Taylor Swift knows what everyone is saying about her, and it looks like she's using her new song and music video to prove it.
In her new single, "Blank Space," Taylor Swift seems to be singing about the reputation that the media built for her, as people have criticized her writing about her highly publicized past relationships.
"Got a long list of ex-lovers/they'll tell you I'm insane, cause you know I love the players/and you love the game," sings Swift in the new video for the song, according to the New Republic.
Taylor Swift's recent interview for Time magazine may give the lyrics to the new song a little more perspective. The "1989" hitmaker had reportedly mentioned that women in the music industry risk being read as "irrational" or "overemotional" if they write songs about their feelings, according to MTV News.
However, in an industry where a lot of the material is created about love, it's almost impossible for women not to seem too "irrational" and "overemotional." Yes, "Blank Space" may seem to be Taylor Swift's way of saying "I know what you're saying about me," but it may very well be about women who have to struggle to make themselves heard; women that are commonly see as "crazy."
It's not a secret that Taylor Swift has been labeled as the "emotional" girlfriend that goes through boyfriends just to write about them. She has had to prove herself time and time again and she most certainly has with the record breaking sales that her new album has made, despite the fact that she made the decision to pull her music from Spotify.
Swift is not only opening people's eyes to her skills as a pop artist, but also bringing attention to the difficulties that female artists have in a highly male-dominated industry. The 24-year-old even brought up to the issue of female artists not being credited for their own work in her recent interview as well.
"We all know it's a feminist issue. My friend Ed [Sheeran], no one questions whether he writes everything.
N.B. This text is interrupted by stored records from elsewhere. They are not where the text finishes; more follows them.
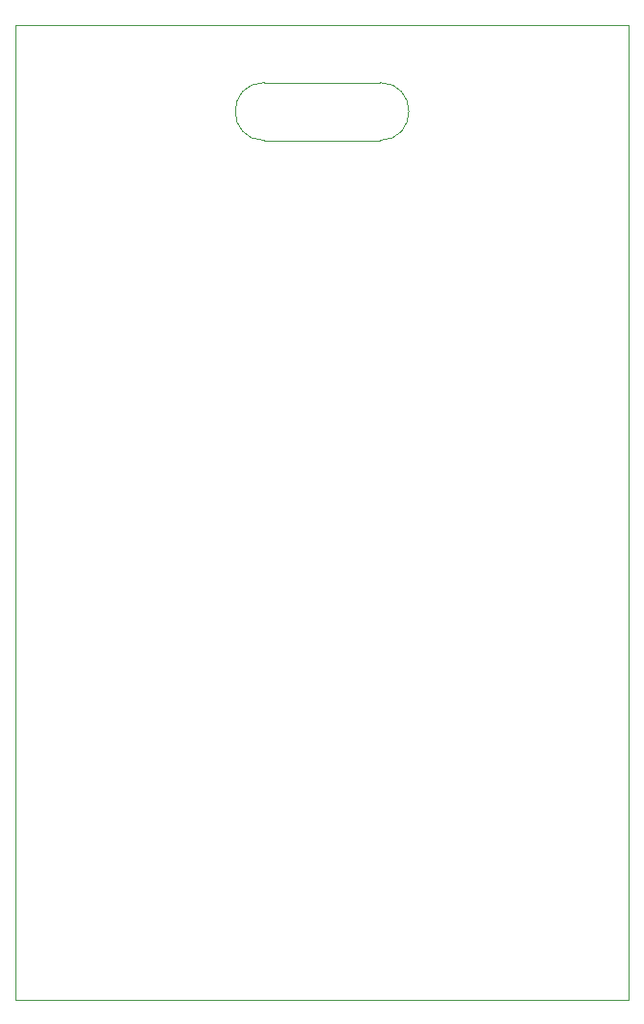
<source format=gm1>
G04 #@! TF.GenerationSoftware,KiCad,Pcbnew,5.1.0-060a0da~80~ubuntu16.04.1*
G04 #@! TF.CreationDate,2019-04-04T16:50:20+05:30*
G04 #@! TF.ProjectId,555_Badge,3535355f-4261-4646-9765-2e6b69636164,v01*
G04 #@! TF.SameCoordinates,Original*
G04 #@! TF.FileFunction,Profile,NP*
%FSLAX46Y46*%
G04 Gerber Fmt 4.6, Leading zero omitted, Abs format (unit mm)*
G04 Created by KiCad (PCBNEW 5.1.0-060a0da~80~ubuntu16.04.1) date 2019-04-04 16:50:20*
%MOMM*%
%LPD*%
G04 APERTURE LIST*
%ADD10C,0.025400*%
G04 APERTURE END LIST*
D10*
X148844000Y-51562000D02*
G75*
G02X148844000Y-46482000I0J2540000D01*
G01*
X159004000Y-51562000D02*
G75*
G03X159004000Y-46482000I0J2540000D01*
G01*
X148844000Y-51562000D02*
X159004000Y-51562000D01*
X148844000Y-46482000D02*
X159004000Y-46482000D01*
X127000000Y-41402000D02*
X127000000Y-127000000D01*
X180848000Y-41402000D02*
X127000000Y-41402000D01*
X180848000Y-127000000D02*
X180848000Y-41402000D01*
X127000000Y-127000000D02*
X180848000Y-127000000D01*
M02*

</source>
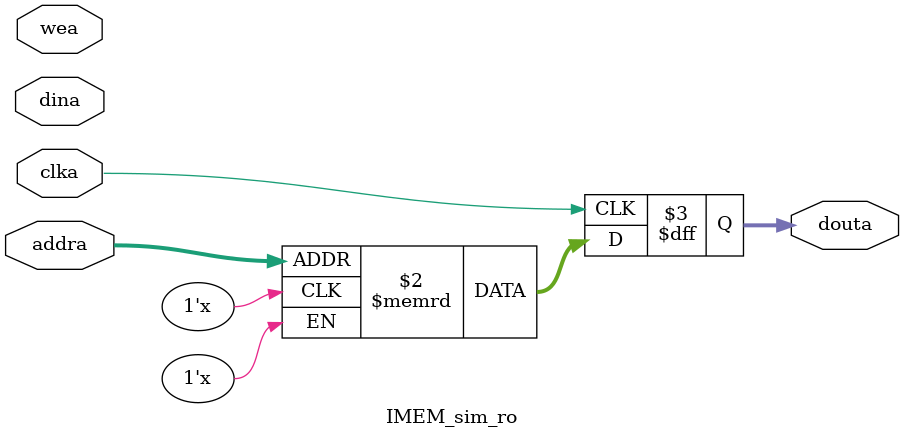
<source format=v>
module IMEM_sim_ro (
    input clka,
    input wea,
    input [9:0] addra,
    input [31:0] dina,
    output reg [31:0] douta
);
    reg [31:0] array_reg [0:1023];
    always @(posedge clka) begin
        douta <= array_reg[addra];
    end
endmodule
</source>
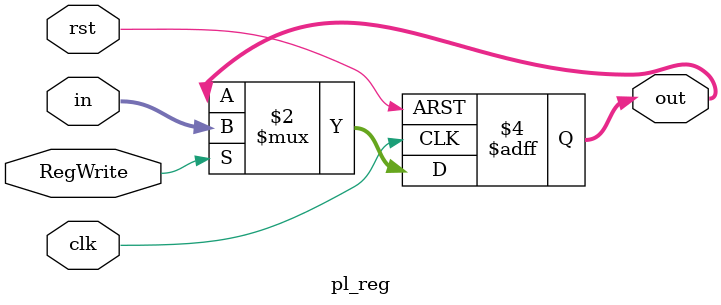
<source format=v>
module pl_reg #(parameter WIDTH = 32)(
    input clk, rst, 
    input [WIDTH-1:0] in,
    input RegWrite,
    output reg [WIDTH-1:0] out
    );
    
    always@(posedge clk, posedge rst)
      begin
          if(rst)
              out <= 0;
          else if(RegWrite)
              out <= in;
      end
    
endmodule

</source>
In the beginning, I liked to think that we were all on the same playing field. And then it became pretty obvious to me that when you have people sort of questioning the validity of a female songwriter, or making it seem like it's somehow unacceptable to write songs about your real emotions-that it somehow makes you irrational and overemotional-seeing that over the years changed my view," stated Swift, according to Bustle.
She continued, " It's a little discouraging that females have to work so much harder to prove that they do their own things. I see Nicki Minaj and Iggy Azalea having to prove that they write their own raps or their own lyrics, and it makes me sad, because they shouldn't have to justify it."